Quem ganha a “guerra do crime”? Bolsonaro ou as facções, nome brasileiro das organizações criminosas? Não é um simples “caso de polícia” mas uma ameaça ao Brasil. A segurança foi um dos temas dominantes da campanha eleitoral. Em 2017, o número de homicídios voltou a bater o recorde, com 63.880 vítimas — uma média de 175 por dia. O país tem, ao mesmo tempo, uma das maiores populações carcerárias do mundo: 730 mil pessoas. Os especialistas acusam os políticos de erros estratégicos no combate à violência.

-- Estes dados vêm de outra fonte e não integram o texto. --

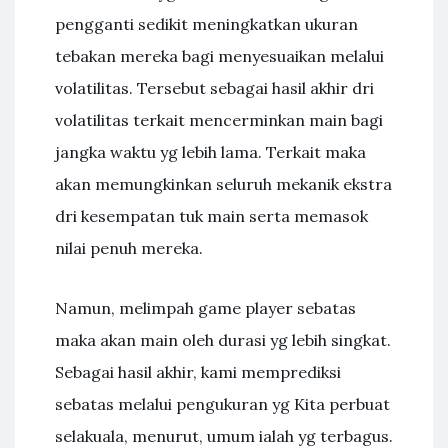
pengganti sedikit meningkatkan ukuran
tebakan mereka bagi menyesuaikan melalui
volatilitas. Tersebut sebagai hasil akhir dri
volatilitas terkait mencerminkan main bagi
jangka waktu yg lebih lama. Terkait maka
akan memungkinkan seluruh mekanik ekstra
dri kesempatan tuk main serta memasok
nilai penuh mereka.
Namun, melimpah game player sebatas
maka akan main oleh durasi yg lebih singkat.
Sebagai hasil akhir, kami memprediksi
sebatas melalui pengukuran yg Kita perbuat
selakuala, menurut, umum ialah yg terbagus.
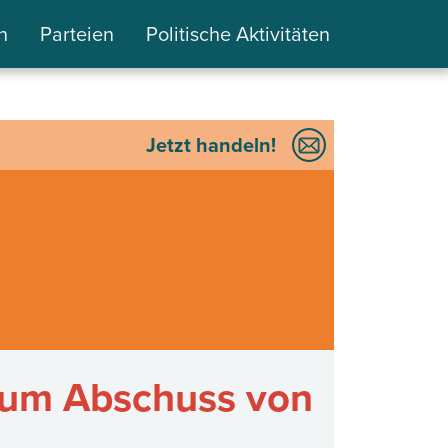
n
Parteien
Politische Aktivitäten
Jetzt handeln!
 zum Abschuss von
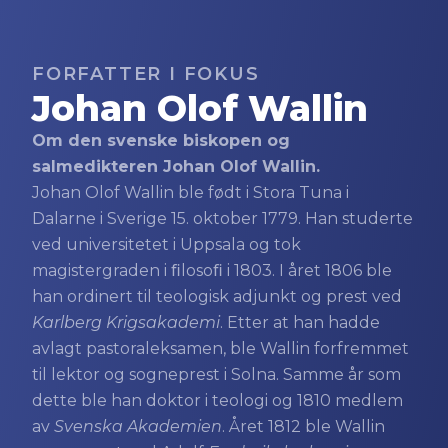
FORFATTER I FOKUS
Johan Olof Wallin
Om den svenske biskopen og
salmedikteren Johan Olof Wallin.
Johan Olof Wallin ble født i Stora Tuna i
Dalarne i Sverige 15. oktober 1779. Han studerte
ved universitetet i Uppsala og tok
magistergraden i ﬁlosoﬁ i 1803. I året 1806 ble
han ordinert til teologisk adjunkt og prest ved
Karlberg Krigsakademi
. Etter at han hadde
avlagt pastoraleksamen, ble Wallin forfremmet
til lektor og sogneprest i Solna. Samme år som
dette ble han doktor i teologi og 1810 medlem
av
Svenska Akademien
. Året 1812 ble Wallin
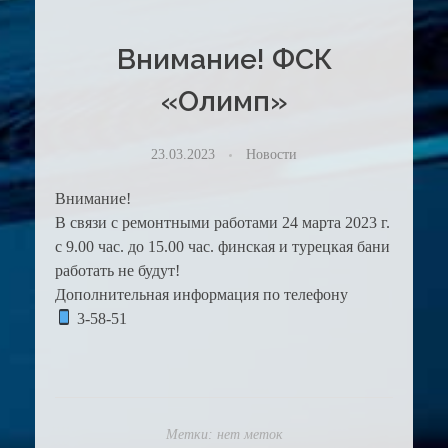
Внимание! ФСК
«Олимп»
23.03.2023
Новости
Внимание!
В связи с ремонтными работами 24 марта 2023 г.
с 9.00 час. до 15.00 час. финская и турецкая бани
работать не будут!
Дополнительная информация по телефону
3-58-51
Метки: нет меток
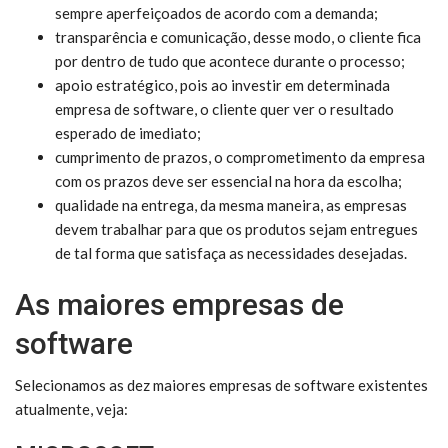
sempre aperfeiçoados de acordo com a demanda;
transparência e comunicação, desse modo, o cliente fica
por dentro de tudo que acontece durante o processo;
apoio estratégico, pois ao investir em determinada
empresa de software, o cliente quer ver o resultado
esperado de imediato;
cumprimento de prazos, o comprometimento da empresa
com os prazos deve ser essencial na hora da escolha;
qualidade na entrega, da mesma maneira, as empresas
devem trabalhar para que os produtos sejam entregues
de tal forma que satisfaça as necessidades desejadas.
As maiores empresas de
software
Selecionamos as dez maiores empresas de software existentes
atualmente, veja:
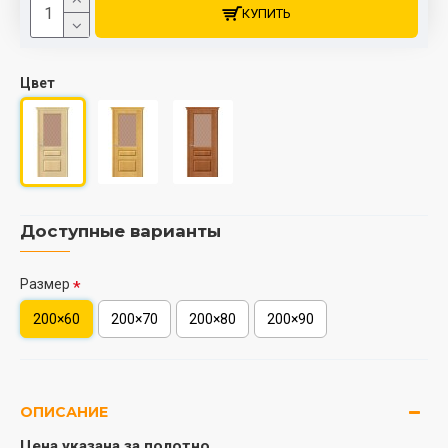
КУПИТЬ
Цвет
Доступные варианты
Размер
200×60
200×70
200×80
200×90
ОПИСАНИЕ
Цена указана за полотно.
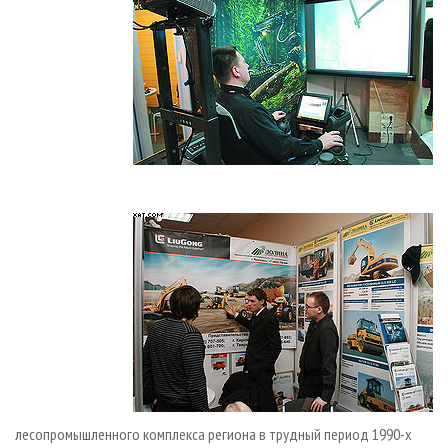
лесопромышленного комплекса региона в трудный период 1990-­х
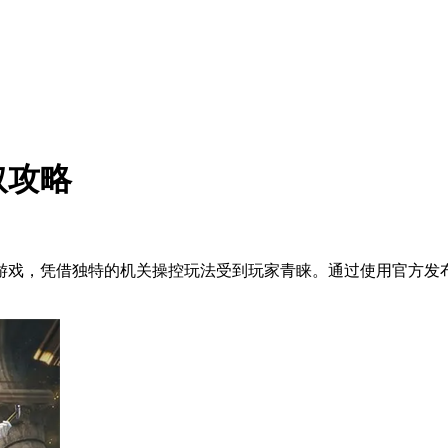
取攻略
游戏，凭借独特的机关操控玩法受到玩家青睐。通过使用官方发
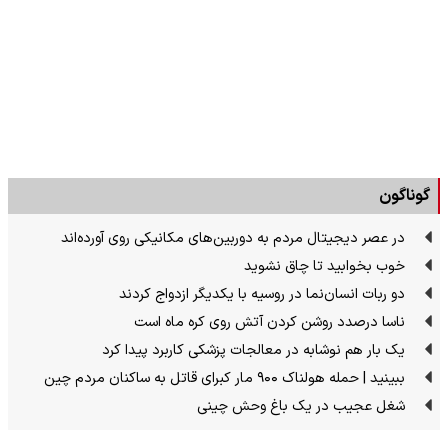
گوناگون
در عصر دیجیتال مردم به دوربین‌های مکانیکی روی آورده‌اند
خوب بخوابید تا چاق نشوید
دو ربات انسان‌نما در روسیه با یکدیگر ازدواج کردند
ناسا درصدد روشن کردن آتش روی کره ماه است
یک بار هم نوشابه در معالجات پزشکی کاربرد پیدا کرد
ببینید | حمله هولناک ۹۰۰ مار کبرای قاتل به ساکنان مردم چین
شغل عجیب در یک باغ وحش چینی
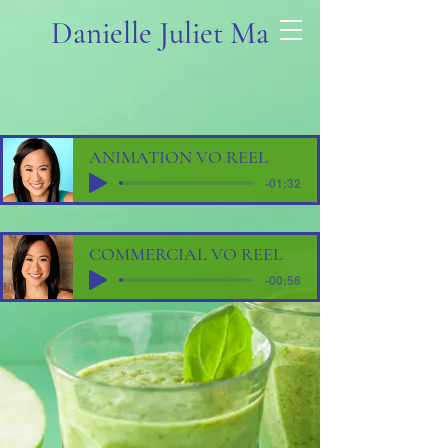
Danielle Juliet Ma
ANIMATION VO REEL
-01:32
COMMERCIAL VO REEL
-00:56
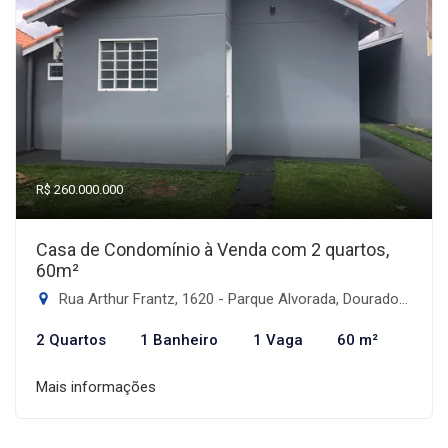
R$ 260.000.000
Casa de Condomínio à Venda com 2 quartos,
60m²
Rua Arthur Frantz, 1620 - Parque Alvorada, Dourados-MS
2 Quartos
1 Banheiro
1 Vaga
60 m²
Mais informações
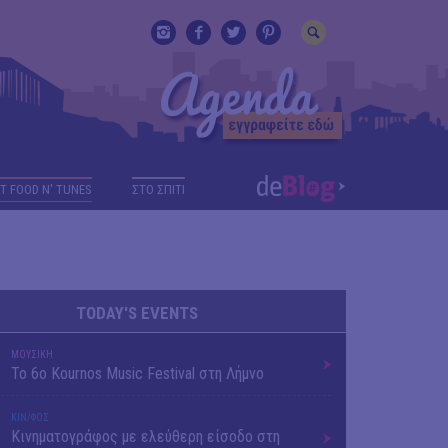
T FOOD N' TUNES
ΣΤΟ ΣΠΙΤΙ
TODAY'S EVENTS
ΜΟΥΣΙΚΗ
Το 6ο Kournos Music Festival στη Λήμνο
ΚΙΝ/ΦΟΣ
Κινηματογράφος με ελεύθερη είσοδο στη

Nunca o mundo do crime foi tão poderoso.

Está em curso um pequeno teste. Na madrugada de 2 de Janeiro, estalou uma vaga de violência no Ceará (na foto), promovida por várias facções. Até ontem, havia notícia de 211 ataques em 46 municípios cearenses. Foram incendiados autocarros, camiões do lixo, automóveis, prédios públicos e colocadas bombas em postes de alta tensão, num viaduto e no metropolitano. Há, paralelamente, uma “guerra virtual”, via WhatsApp e Facebook, para criar pânico. Não é o apocalipse, é um desafio ao Estado.

A violência foi desencadeada partir das cadeias, depois do secretário da Segurança do Ceará ter anunciado um reforço drástico do controlo dos presídios e a transferência de criminosos para prisões fora do estado. O ministro da Justiça, Sérgio Moro, enviou reforços federais. O Ceará é governado pelo PT.

Não é inédito. Houve dezenas de motins antes deste, como a rebelião das cadeias de São Paulo em 2006. Relatou o Estadão: “Bases da polícia, bombeiros, agentes penitenciários e policiais de folga foram atacados em acções orquestradas a partir da facção que age dentro e fora dos presídios. O dia 15 de Maio de 2006 marcou o ápice da onda de violência iniciada alguns dias antes. A cidade de São Paulo parou.” Balanço: de 260 a 600 mortos.

As facções

Durante décadas, a criminalidade urbana era violenta mas “artesanal”. A violência tem raízes históricas, basta pensar no cangaço ou nos jagunços. Em 1979, no fim da Ditadura Militar, surge uma ruptura. Criminosos do Rio de Janeiro — assaltantes de bancos — fundam no presídio da Ilha Grande uma organização de tipo novo: a Falange Vermelha, depois rebaptizada Comando Vermelho (CV). Os militares consideravam os “guerrilheiros” esquerdistas delinquentes comuns e encerravam-nos em presídios mistos. Com eles, os “bandidos” aprenderam novas estratégias.

Em 1993, na prisão de Taubaté, São Paulo, um grupo de detidos, inspirado no CV, funda o Primeiro Comando da Capital (PCC), “para proteger os irmãos nas cadeias”. Criminosos de quase todos os estados vão adoptar novos tipos de organização. A terceira facção mais forte será hoje a Família do Norte (FDN), no Amazonas, criada em 2007. Na Paraíba, há duas curiosas facções em guerra: a Okaida (de Al-Qaeda) contra a Estados Unidos.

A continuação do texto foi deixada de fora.